As for the De-Oxit, I actually have some (and I also have the Pro-Gold from Caig, which is meant as a finer cleaner for surfaces that are not as oxidized). I use them all the time in my race-car on electronics. Why I didn't think of using it on the guitar, I have no idea. So do you just "spray down" the entire switch or pot while actuating it? I use it on contacts all the time, but rarely on components with contact surfaces like switches.

I had never heard of a pick-up failing, so I'm glad to hear that *in general* that's the case.

If the De-Oxit doesn't work, I'll let the tech re-wire the entire thing with new switches - and I'll assume that will probably take care of it.
 
you can grab a screwdriver and tap on the pickups while moving the switch from position to position while all hooked up-if poition 1 is bridge only, then the bridge pup will make a popping sound while you tap on it and the middle pup will not-is this what you are referring to?(forgive me if I am off base...)
 
lesterpaul said:
you can grab a screwdriver and tap on the pickups while moving the switch from position to position while all hooked up-if poition 1 is bridge only, then the bridge pup will make a popping sound while you tap on it and the middle pup will not-is this what you are referring to?(forgive me if I am off base...)
Thanks. I tried this and it doesn't seem to give me a definitive answer. I'll just open up the **** thing and get out the voltmeter....

Thanks!
 
Well, I finally got around to working on the guitar.

I de-soldered every joint inside the main cavity and re-soldered everything, including all the grounds, the connections to the pickup switch and volume pot, and the series links for each pick-up. I also gave everything a good splashing of De-Oxit Pro-Gold.

The good news is that the noisy/scratchy volume pot is fixed. That spray really is amazing.

There were several cold solder joints, and one joint had been over-soldered, and the solder had worked it's way too close to the insulation, and it was about the break anyway, so I'm glad I did this.

However, the SD JB is still weak. I was able to trace it and it's definitely the JB. Oddly, it's not as bad as it was before, but it's still not right. WAY bright without enough gain.

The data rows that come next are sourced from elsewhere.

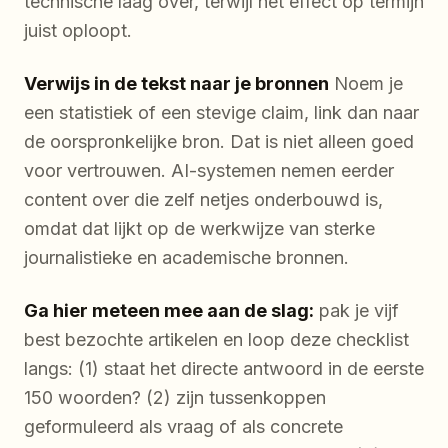
technische laag over, terwijl het effect op termijn
juist oploopt.
Verwijs in de tekst naar je bronnen
Noem je
een statistiek of een stevige claim, link dan naar
de oorspronkelijke bron. Dat is niet alleen goed
voor vertrouwen. AI-systemen nemen eerder
content over die zelf netjes onderbouwd is,
omdat dat lijkt op de werkwijze van sterke
journalistieke en academische bronnen.
Ga hier meteen mee aan de slag:
pak je vijf
best bezochte artikelen en loop deze checklist
langs: (1) staat het directe antwoord in de eerste
150 woorden? (2) zijn tussenkoppen
geformuleerd als vraag of als concrete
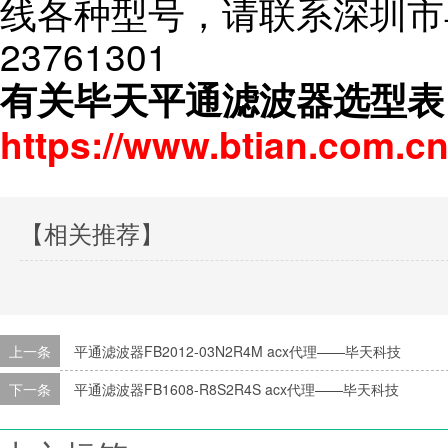
线各种型号，请联系深圳市毕
23761301
有关毕天平通滤波器选型表
https://www.btian.com.cn
【相关推荐】
上一条
平通滤波器FB2012-03N2R4M acx代理——毕天科技
下一条
平通滤波器FB1608-R8S2R4S acx代理——毕天科技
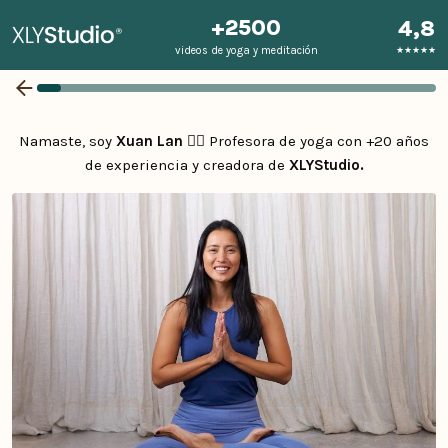
+2500
4,8
videos de yoga y meditación
★★★★★
Namaste, soy
Xuan Lan 🧘‍♀️
Profesora de yoga con +20 años
de experiencia y creadora de
XLYStudio.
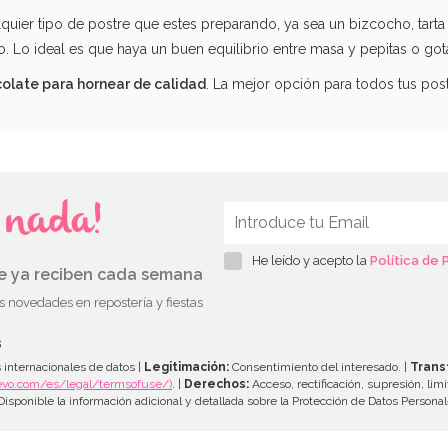
lquier tipo de postre que estes preparando, ya sea un bizcocho, tarta
 Lo ideal es que haya un buen equilibrio entre masa y pepitas o got
olate para hornear de calidad
. La mejor opción para todos tus post
s nada!
He leído y acepto la
Política de 
ue ya reciben cada semana
as novedades en repostería y fiestas
s
 internacionales de datos |
Legitimación:
Consentimiento del interesado. |
Trans
evo.com/es/legal/termsofuse/)
. |
Derechos:
Acceso, rectificación, supresión, limi
isponible la información adicional y detallada sobre la Protección de Datos Persona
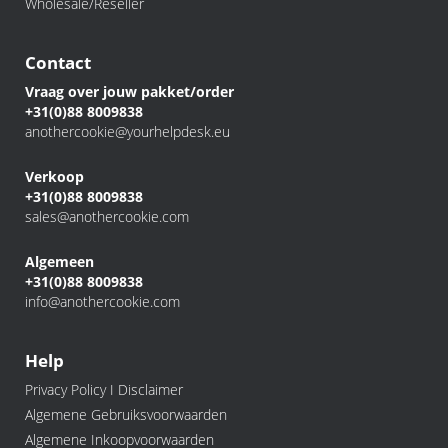
Wholesale/Reseller
Contact
Vraag over jouw pakket/order
+31(0)88 8009838
anothercookie@yourhelpdesk.eu
Verkoop
+31(0)88 8009838
sales@anothercookie.com
Algemeen
+31(0)88 8009838
info@anothercookie.com
Help
Privacy Policy I Disclaimer
Algemene Gebruiksvoorwaarden
Algemene Inkoopvoorwaarden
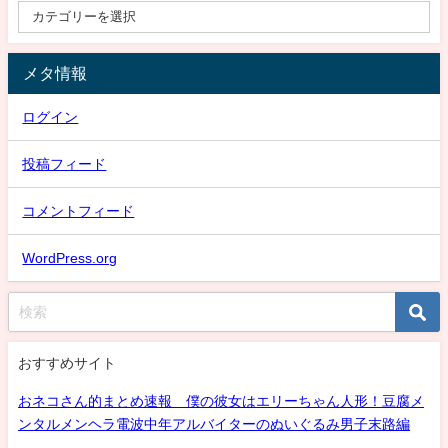
メタ情報
ログイン
投稿フィード
コメントフィード
WordPress.org
おすすめサイト
おネコさん的まとめ速報 僕の彼女はエリーちゃん人形！豆腐メ
ンタルメンヘラ電波中年アルバイターのぬいぐるみ男子末路編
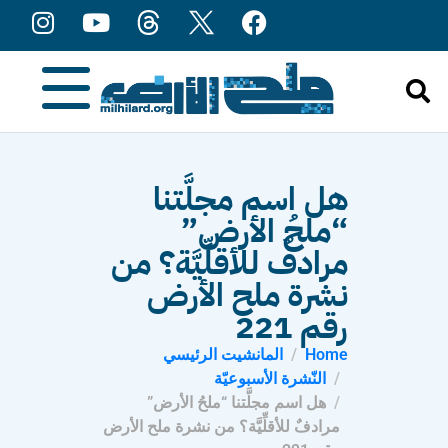
content
هل اسم مجلَّتنا
“ملحُ الأرض”
مرادفٌ للأقلِّيَّة؟ من
نشرة ملح الأرض
رقم 221
Home
المانشيت الرئيسي
النّشرة الأسبوعيّة
هل اسم مجلَّتنا “ملحُ الأرض”
مرادفٌ للأقلِّيَّة؟ من نشرة ملح الأرض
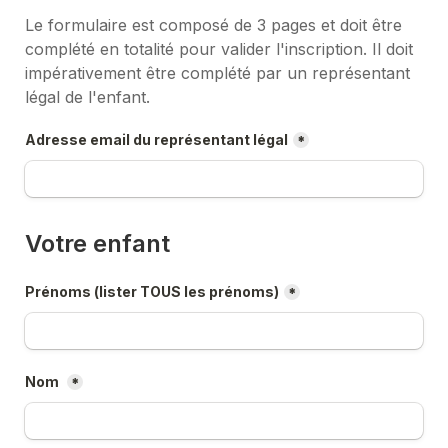
Le formulaire est composé de 3 pages et doit être 
complété en totalité pour valider l'inscription. 
Il doit 
impérativement être complété par un représentant 
légal de l'enfant.
Adresse email du représentant légal
*
Votre enfant
Prénoms (lister TOUS les prénoms)
*
Nom 
*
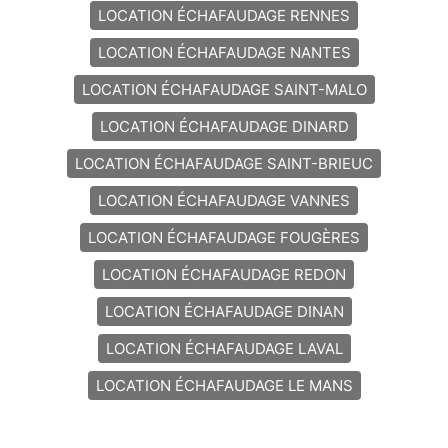
LOCATION ÉCHAFAUDAGE RENNES
LOCATION ÉCHAFAUDAGE NANTES
LOCATION ÉCHAFAUDAGE SAINT-MALO
LOCATION ÉCHAFAUDAGE DINARD
LOCATION ÉCHAFAUDAGE SAINT-BRIEUC
LOCATION ÉCHAFAUDAGE VANNES
LOCATION ÉCHAFAUDAGE FOUGÈRES
LOCATION ÉCHAFAUDAGE REDON
LOCATION ÉCHAFAUDAGE DINAN
LOCATION ÉCHAFAUDAGE LAVAL
LOCATION ÉCHAFAUDAGE LE MANS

As I'm writing this, I thought of a test. I could short across the pickup selection switch to see if that helps the sound. If it does, I know I need to clean the switch better, or replace it. Back to the garage....
 
Contacts across the switch read as low as 1 ohm, with the majority of that resistance coming from the connection between my test probe and the contact, as best I can tell, so I'm pretty sure the problem is not the switch.

Also, in re-tracing the wires - I was wrong. The JB pick-up is the one that's working, and the Full Shred pick-up is the one that is NOT working properly. I had made the wrong assumption about the way the switch operated. And now that I've tested the switch, I found the mistake.

I found a wiring diagram that is exactly the same as my guitar, and I checked every last wire one more time. With two humbuckers, one volume, and only a simple 3-way, it's as simple as it gets!
HERE: http://www.seymourduncan.com/support/wiring-diagrams/schematics.php?schematic=2h_1v_3w

I re-set the heights of the pick-ups to 3/32", as recommended by S/D.

Is there a convention that should be followed as far as which side of the pick-up goes toward the bridge and which side goes toward the neck? Could that possibly be the problem? In the picture of the Full Shred pick-up (see links below) the bridge would be toward the bottom of the page, with the "window" into the copper windings toward the LOW E string. The JB is the opposite - the "window" is toward the HIGH E string. Does this matter?
http://www.guitarelectronics.com/pr...l_Shred_Bridge_Position_Humbucker__Black.html
http://www.guitarelectronics.com/product/SH4B/Seymour_Duncan_JB_Model_Humbucker__Black.html

The best way I can describe the sound is out of phase. It's quiet and body-less. Bright and cold.

But, I think I've found the nail in the coffin. According to Seymour Duncan's website, you can measure the impedance across the pick-ups to determine their health. The JB measures 16.4kOhm, just as expected. The Full Shred shows no continuity - none at all. Time to replace the pick-up. DOH!